## DESCRIPTION OF THE TASK
Reproduce the records below exactly, but only between the lines holding "दूसरे दिन 400" and "ADVERTISEMENT", inclusive.

## Records from a dataset
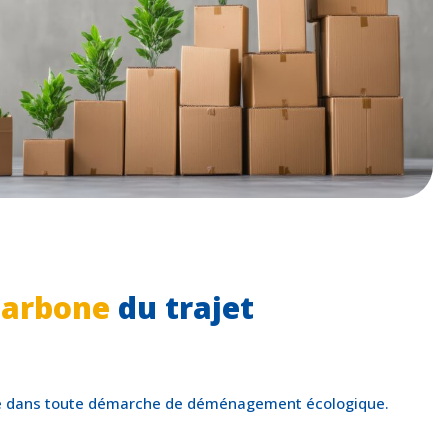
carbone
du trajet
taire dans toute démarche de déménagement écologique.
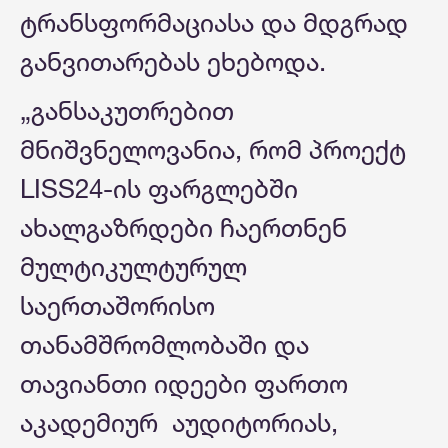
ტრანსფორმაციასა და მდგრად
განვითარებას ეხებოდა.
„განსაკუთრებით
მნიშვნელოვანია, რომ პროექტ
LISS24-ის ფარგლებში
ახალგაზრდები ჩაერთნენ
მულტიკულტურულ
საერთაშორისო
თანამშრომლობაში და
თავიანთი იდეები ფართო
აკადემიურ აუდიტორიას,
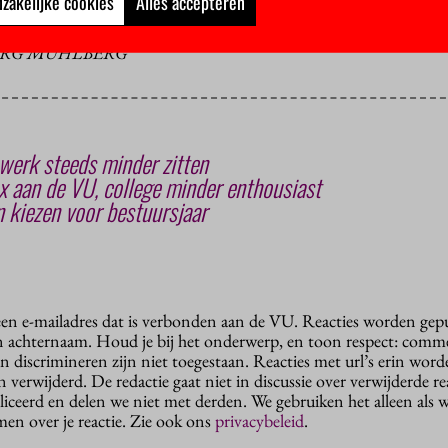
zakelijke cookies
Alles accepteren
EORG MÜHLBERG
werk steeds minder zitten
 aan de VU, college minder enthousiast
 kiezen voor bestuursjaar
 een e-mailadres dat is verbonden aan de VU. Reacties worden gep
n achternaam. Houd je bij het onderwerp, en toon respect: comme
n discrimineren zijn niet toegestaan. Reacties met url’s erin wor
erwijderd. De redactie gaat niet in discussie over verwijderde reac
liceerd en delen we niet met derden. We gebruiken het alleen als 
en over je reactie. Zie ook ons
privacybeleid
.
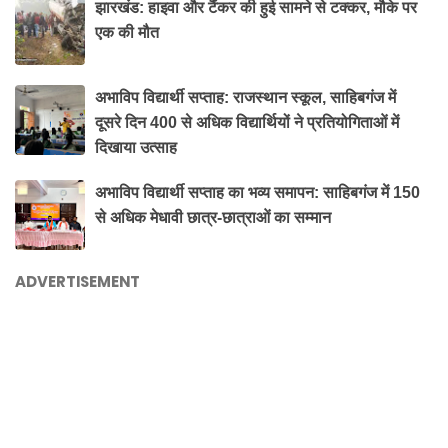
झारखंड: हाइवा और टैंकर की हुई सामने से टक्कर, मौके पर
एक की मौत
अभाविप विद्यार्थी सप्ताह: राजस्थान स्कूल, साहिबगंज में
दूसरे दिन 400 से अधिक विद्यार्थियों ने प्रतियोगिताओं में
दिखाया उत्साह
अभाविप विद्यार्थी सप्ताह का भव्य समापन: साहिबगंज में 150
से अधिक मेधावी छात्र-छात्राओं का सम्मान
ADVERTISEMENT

---

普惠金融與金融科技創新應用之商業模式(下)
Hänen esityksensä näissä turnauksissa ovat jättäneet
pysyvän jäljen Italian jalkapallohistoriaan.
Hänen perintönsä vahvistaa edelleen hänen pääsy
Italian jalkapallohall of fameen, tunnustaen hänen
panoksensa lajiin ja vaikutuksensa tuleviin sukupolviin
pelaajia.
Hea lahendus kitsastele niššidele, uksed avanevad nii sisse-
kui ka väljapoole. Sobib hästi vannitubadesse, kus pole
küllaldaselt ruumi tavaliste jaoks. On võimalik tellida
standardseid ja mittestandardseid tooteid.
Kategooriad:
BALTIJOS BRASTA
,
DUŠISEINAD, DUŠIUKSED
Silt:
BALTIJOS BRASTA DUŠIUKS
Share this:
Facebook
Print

==

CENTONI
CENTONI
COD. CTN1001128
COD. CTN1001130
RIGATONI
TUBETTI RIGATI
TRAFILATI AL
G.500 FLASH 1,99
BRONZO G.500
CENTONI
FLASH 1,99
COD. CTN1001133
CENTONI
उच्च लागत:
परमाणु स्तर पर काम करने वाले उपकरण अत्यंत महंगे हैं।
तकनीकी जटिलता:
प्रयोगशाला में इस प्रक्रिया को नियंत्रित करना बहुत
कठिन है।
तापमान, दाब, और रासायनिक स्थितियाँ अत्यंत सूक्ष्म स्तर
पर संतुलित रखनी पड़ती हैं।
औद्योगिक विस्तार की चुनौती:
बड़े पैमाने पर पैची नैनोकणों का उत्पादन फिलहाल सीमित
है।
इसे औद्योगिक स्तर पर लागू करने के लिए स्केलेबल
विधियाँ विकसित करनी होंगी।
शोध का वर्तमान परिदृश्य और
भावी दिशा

## ANSWER BELOW
दूसरे दिन 400 से अधिक विद्यार्थियों ने प्रतियोगिताओं में
दिखाया उत्साह
अभाविप विद्यार्थी सप्ताह का भव्य समापन: साहिबगंज में 150
से अधिक मेधावी छात्र-छात्राओं का सम्मान
ADVERTISEMENT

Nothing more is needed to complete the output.